Tarea indicada ::
Reproduzca completo el texto sobre Hugo Chávez, sin omitir ni alterar nada.

Hugo Chávez siempre fue un líder decidido a ganarse un lugar en la historia.
En sus frecuentes momentos rimbombantes, el difunto presidente de Venezuela disfrutaba de imaginarse todavía en el poder en 2021 —año en el que se conmemora el Bicentenario de la Independencia de su país— y como un moderno Simón Bolívar, el soldado y hombre de Estado nacido en Caracas que liberó a gran parte de Sudamérica del dominio español en el siglo XIX y que sigue siendo uno de los hijos del continente más reverenciados. Algunas personas creen que el que Chávez haya supervisado la reubicación de los restos de Simón Bolívar en un grandioso mausoleo nuevo —tal vez pensando en su propia salud menguante — fue un intento monumental por establecer esa conexión.

Bloque de datos ::
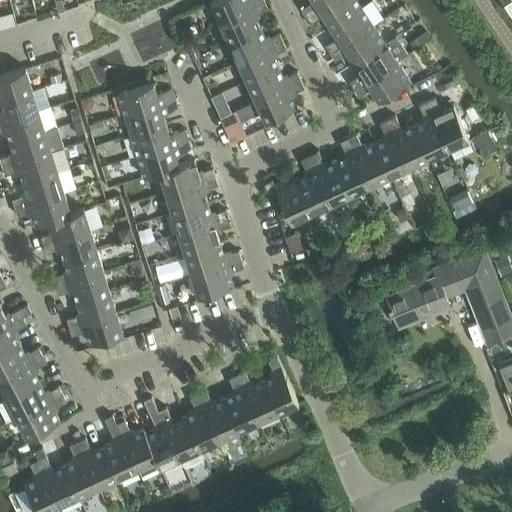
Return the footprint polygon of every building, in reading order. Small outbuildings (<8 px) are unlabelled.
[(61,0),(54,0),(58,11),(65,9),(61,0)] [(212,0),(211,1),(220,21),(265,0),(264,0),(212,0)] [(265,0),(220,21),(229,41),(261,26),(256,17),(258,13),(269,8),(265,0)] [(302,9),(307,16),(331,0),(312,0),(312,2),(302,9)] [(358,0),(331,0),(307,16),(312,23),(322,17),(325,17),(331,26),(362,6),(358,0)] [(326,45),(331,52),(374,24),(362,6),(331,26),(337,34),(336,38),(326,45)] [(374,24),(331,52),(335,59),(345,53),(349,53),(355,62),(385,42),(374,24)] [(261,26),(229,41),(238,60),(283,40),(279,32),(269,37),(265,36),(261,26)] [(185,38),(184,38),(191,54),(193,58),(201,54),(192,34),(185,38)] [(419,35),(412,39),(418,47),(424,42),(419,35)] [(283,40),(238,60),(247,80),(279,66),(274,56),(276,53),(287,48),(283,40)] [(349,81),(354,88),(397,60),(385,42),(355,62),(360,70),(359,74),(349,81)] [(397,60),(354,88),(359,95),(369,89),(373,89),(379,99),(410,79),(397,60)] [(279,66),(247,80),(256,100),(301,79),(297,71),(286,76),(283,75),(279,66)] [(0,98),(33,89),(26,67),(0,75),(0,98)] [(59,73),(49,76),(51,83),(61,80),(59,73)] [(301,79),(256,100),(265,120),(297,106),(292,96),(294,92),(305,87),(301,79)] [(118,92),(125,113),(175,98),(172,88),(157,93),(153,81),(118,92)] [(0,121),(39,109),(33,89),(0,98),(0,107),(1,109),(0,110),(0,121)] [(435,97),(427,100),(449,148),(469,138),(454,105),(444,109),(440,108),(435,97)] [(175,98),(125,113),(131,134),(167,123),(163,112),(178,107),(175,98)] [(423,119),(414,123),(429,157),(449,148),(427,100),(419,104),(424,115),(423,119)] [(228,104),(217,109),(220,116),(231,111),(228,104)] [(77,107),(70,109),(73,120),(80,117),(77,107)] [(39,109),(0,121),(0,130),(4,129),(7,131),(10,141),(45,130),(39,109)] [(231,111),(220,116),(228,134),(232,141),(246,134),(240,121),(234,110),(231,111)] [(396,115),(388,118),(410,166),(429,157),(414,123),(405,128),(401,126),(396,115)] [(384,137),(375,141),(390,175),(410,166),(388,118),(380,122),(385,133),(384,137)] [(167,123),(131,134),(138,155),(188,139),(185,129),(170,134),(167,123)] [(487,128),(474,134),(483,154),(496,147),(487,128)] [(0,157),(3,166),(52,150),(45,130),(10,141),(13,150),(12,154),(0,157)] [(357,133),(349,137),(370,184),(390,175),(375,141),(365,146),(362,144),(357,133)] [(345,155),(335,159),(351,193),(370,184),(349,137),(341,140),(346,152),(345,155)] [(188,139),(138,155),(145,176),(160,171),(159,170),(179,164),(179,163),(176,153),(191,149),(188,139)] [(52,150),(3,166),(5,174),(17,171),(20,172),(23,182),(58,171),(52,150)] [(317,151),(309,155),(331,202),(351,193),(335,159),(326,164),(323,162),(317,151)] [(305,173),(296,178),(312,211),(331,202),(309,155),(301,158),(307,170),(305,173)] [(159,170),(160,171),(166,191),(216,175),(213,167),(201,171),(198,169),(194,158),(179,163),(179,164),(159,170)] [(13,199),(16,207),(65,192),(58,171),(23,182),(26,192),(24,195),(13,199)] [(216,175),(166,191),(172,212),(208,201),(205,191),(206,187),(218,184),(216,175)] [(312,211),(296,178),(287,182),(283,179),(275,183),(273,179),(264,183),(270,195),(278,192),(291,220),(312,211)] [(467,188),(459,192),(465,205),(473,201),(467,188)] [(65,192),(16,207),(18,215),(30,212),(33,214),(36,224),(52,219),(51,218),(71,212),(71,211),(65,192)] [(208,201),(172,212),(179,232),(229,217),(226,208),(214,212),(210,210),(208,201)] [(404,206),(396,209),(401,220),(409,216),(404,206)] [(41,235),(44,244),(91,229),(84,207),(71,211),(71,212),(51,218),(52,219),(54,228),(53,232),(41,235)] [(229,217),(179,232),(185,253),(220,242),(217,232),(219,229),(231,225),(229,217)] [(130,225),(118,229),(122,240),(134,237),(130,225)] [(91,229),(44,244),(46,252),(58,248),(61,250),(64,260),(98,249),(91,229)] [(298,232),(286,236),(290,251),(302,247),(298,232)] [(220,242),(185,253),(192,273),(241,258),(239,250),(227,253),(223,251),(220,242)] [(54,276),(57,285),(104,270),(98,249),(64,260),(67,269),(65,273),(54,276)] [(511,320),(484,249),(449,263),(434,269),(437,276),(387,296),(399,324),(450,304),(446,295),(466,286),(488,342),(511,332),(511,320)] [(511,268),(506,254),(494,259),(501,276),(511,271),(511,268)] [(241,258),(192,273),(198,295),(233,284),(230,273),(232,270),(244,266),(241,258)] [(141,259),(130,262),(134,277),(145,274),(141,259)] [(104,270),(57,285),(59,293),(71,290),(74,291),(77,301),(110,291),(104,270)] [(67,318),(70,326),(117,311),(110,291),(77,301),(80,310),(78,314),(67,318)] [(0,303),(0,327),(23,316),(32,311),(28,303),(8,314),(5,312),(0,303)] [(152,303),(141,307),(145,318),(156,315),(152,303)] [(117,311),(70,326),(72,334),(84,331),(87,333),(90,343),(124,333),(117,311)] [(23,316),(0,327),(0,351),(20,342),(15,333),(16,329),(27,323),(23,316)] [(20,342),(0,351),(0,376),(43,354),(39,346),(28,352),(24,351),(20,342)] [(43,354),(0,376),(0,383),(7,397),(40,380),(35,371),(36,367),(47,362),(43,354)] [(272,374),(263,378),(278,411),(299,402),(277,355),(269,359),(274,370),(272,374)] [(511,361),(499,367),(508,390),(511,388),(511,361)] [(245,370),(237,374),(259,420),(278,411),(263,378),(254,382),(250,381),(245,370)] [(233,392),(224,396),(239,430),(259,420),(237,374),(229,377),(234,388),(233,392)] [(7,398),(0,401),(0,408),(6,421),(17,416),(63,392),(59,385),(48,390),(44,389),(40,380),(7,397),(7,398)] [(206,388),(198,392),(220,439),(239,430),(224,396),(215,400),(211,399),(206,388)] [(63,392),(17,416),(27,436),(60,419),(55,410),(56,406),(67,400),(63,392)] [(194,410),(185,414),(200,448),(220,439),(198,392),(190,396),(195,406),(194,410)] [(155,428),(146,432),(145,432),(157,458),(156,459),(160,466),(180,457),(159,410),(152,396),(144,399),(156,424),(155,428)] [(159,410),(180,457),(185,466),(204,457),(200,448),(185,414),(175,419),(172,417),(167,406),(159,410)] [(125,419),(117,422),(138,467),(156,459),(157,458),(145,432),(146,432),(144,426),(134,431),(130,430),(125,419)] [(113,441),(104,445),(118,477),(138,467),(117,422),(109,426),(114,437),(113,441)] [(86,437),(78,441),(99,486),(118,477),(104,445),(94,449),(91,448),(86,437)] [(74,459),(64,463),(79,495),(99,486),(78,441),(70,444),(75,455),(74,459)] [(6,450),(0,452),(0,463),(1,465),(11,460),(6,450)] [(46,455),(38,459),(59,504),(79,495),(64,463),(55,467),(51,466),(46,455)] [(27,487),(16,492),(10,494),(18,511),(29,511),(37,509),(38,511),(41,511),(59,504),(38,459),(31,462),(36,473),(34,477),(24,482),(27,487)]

Resultado obtenido ::
Hugo Chávez siempre fue un líder decidido a ganarse un lugar en la historia.
En sus frecuentes momentos rimbombantes, el difunto presidente de Venezuela disfrutaba de imaginarse todavía en el poder en 2021 —año en el que se conmemora el Bicentenario de la Independencia de su país— y como un moderno Simón Bolívar, el soldado y hombre de Estado nacido en Caracas que liberó a gran parte de Sudamérica del dominio español en el siglo XIX y que sigue siendo uno de los hijos del continente más reverenciados. Algunas personas creen que el que Chávez haya supervisado la reubicación de los restos de Simón Bolívar en un grandioso mausoleo nuevo —tal vez pensando en su propia salud menguante — fue un intento monumental por establecer esa conexión.